Rhenium and technetium complexes of thioamide derivatives of pyridylhydrazine that bind to amyloid-β plaques.

Age-associated deposition of amyloid-β in cerebral blood vessels, a condition referred to as cerebral amyloid angiopathy, can contribute to stroke and dementia. This research aimed to design new radioactive technetium-99 m complexes that bind to amyloid-β plaques that have the potential to assist in diagnosis of cerebral amyloid angiopathy using single-photon-emitted computed tomography (SPECT) imaging. Six new pyridylthiosemicarbazide ligands containing either benzofuran or styrylpyridyl functional groups that are known to selectively bind to amyloid plaques were prepared. Non-radioactive isotopes of technetium are not available so rhenium was used as a surrogate for exploratory chemistry.
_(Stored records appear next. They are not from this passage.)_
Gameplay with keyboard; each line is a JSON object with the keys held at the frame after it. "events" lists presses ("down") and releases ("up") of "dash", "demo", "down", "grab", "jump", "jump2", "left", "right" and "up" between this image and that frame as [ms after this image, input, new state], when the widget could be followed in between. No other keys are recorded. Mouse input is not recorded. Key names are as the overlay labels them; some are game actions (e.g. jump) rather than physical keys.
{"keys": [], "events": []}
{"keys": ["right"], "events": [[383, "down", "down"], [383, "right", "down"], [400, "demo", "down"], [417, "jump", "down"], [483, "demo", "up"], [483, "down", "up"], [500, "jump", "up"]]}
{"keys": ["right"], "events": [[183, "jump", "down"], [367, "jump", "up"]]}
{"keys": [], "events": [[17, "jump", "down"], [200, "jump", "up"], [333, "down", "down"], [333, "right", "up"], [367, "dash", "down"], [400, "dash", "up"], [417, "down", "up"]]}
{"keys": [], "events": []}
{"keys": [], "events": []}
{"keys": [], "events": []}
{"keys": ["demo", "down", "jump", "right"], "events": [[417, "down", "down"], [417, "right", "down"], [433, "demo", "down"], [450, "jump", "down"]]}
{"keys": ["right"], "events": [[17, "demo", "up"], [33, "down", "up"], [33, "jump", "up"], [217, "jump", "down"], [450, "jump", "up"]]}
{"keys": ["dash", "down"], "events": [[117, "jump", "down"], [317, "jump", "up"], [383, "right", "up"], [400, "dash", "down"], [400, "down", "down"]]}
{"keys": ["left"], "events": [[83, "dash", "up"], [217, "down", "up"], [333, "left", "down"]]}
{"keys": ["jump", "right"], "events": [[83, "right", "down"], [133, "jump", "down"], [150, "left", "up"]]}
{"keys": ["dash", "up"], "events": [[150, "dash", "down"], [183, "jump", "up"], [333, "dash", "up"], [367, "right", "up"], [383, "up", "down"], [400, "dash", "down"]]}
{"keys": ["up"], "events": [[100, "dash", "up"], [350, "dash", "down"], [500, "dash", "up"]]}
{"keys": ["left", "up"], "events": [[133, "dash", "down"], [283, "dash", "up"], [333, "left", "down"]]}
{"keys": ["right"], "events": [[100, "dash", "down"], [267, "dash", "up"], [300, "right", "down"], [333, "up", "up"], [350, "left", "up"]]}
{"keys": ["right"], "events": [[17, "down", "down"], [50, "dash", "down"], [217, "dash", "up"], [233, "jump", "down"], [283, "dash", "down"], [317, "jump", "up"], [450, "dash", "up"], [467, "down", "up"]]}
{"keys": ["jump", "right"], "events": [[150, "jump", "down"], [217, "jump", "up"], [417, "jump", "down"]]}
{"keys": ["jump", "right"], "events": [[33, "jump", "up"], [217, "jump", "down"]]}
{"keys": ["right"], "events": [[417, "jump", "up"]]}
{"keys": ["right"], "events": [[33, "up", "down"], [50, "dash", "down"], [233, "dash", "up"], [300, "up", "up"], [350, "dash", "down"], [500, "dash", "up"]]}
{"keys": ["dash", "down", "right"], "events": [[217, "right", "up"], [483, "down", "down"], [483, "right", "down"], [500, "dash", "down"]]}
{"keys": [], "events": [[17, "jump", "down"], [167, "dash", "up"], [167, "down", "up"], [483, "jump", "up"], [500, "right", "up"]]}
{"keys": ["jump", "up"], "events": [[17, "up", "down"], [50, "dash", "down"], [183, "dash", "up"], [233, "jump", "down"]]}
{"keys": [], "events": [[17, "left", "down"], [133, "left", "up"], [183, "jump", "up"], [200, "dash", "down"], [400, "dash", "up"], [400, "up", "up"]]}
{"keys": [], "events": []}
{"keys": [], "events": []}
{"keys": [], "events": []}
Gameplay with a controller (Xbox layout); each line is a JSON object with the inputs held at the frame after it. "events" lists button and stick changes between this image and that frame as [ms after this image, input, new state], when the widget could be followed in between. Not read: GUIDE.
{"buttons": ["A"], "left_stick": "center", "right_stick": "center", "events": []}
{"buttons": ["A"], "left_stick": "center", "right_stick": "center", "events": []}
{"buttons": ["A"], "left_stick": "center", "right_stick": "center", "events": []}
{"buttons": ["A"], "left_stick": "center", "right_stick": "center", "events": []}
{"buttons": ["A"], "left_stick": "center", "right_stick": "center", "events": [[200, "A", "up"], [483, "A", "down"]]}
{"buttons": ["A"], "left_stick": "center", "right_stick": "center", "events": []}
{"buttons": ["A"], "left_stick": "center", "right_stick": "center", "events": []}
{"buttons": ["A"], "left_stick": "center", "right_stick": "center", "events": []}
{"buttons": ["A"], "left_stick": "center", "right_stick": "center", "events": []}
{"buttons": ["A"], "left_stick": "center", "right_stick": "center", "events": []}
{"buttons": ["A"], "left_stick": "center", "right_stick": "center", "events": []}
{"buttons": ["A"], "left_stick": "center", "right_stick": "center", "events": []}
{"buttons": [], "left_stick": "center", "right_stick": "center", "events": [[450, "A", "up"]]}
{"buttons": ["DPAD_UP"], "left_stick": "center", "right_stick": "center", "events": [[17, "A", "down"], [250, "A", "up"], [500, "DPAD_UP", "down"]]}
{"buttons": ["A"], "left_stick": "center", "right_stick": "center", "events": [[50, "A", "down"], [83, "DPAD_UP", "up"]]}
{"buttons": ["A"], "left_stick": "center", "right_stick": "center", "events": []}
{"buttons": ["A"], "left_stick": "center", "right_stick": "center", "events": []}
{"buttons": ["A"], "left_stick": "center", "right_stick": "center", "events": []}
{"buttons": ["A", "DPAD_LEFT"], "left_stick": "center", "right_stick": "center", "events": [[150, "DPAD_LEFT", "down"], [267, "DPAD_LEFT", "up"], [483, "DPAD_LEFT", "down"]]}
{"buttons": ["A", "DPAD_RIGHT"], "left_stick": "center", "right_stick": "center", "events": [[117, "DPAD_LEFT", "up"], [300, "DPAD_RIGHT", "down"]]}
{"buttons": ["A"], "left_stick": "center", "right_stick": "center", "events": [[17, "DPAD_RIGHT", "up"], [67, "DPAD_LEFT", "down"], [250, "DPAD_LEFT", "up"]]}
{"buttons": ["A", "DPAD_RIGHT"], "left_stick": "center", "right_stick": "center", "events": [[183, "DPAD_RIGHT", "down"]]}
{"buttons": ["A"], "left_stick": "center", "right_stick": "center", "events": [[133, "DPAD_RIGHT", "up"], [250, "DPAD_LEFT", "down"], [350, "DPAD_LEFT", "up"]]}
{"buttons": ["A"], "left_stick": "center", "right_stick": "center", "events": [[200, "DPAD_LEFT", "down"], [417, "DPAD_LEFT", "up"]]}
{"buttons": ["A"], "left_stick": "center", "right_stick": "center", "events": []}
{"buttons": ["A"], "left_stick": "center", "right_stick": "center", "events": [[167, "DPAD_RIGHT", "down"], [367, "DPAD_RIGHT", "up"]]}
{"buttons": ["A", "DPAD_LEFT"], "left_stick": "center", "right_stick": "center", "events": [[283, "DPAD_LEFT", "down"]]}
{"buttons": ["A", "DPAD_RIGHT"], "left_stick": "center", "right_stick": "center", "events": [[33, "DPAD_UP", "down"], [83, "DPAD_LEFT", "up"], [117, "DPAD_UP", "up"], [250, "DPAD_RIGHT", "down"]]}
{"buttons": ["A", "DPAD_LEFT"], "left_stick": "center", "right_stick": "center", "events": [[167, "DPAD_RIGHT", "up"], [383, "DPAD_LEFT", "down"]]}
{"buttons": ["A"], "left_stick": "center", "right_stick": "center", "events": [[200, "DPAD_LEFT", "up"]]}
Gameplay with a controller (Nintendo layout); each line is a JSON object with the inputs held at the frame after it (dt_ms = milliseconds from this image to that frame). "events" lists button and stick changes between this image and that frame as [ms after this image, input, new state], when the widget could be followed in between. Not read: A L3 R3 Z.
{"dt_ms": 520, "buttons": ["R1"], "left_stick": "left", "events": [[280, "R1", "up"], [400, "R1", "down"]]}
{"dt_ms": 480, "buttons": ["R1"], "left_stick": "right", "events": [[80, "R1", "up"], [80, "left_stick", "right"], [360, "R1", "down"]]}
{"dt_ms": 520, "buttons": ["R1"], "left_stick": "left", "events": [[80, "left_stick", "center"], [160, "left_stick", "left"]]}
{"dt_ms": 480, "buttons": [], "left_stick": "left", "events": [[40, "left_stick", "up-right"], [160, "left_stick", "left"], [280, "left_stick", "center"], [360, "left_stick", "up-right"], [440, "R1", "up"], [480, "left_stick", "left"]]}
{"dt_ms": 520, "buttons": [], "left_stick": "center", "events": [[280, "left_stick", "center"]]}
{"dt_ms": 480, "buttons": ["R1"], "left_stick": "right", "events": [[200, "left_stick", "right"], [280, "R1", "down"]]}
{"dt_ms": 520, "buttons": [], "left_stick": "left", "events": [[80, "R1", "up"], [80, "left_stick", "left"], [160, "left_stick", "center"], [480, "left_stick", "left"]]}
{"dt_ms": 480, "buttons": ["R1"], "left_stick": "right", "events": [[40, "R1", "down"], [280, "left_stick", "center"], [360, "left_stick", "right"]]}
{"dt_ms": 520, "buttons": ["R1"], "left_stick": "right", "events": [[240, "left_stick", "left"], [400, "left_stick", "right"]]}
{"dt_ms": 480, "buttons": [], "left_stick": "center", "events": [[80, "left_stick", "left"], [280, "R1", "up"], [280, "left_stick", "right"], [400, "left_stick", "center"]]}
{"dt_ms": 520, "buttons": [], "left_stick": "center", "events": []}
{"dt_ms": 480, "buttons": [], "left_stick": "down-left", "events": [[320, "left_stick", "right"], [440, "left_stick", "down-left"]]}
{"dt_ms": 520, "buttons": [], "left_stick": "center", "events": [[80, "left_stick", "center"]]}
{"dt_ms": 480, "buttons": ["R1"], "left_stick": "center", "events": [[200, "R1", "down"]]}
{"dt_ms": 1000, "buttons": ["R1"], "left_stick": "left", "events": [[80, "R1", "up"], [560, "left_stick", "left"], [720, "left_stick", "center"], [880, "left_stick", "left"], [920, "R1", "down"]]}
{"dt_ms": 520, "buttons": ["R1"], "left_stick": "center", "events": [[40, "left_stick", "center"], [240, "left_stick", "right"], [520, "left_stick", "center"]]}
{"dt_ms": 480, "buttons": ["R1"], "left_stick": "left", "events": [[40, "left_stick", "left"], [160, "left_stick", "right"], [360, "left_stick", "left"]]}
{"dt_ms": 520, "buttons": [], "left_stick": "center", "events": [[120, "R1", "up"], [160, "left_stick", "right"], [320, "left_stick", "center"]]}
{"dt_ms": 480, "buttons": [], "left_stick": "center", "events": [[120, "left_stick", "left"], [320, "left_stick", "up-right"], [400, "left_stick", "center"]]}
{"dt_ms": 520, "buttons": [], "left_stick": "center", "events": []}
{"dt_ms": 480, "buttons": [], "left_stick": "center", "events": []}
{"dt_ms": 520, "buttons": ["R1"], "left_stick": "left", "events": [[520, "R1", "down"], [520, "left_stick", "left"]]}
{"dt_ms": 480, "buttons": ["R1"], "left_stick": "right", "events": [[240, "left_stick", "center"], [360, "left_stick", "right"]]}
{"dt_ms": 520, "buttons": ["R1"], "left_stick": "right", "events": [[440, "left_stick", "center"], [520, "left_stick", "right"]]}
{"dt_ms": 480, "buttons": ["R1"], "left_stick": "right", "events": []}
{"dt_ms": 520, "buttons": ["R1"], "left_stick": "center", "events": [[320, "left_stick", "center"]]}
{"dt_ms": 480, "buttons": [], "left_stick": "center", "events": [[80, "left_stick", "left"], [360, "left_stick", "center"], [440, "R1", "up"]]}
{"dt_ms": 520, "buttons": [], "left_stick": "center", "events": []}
The new ligands were used to prepare well-defined [Re-oxo]3+ complexes where two pyridylthiosemicarbazide ligands were coordinated to a single metal ion to give bivalent complexes with two amyloid-β targeting functional groups. The interaction of the [Re-oxo]3+ complexes with synthetic amyloid-β1-42 and with amyloid plaques in human brain tissue was investigated. Two ligands were selected to develop methods to prepare their [99mTc-oxo]3+ complexes at the tracer level. These technetium-99 m complexes are likely to be isostructural to their rhenium-oxo analogues.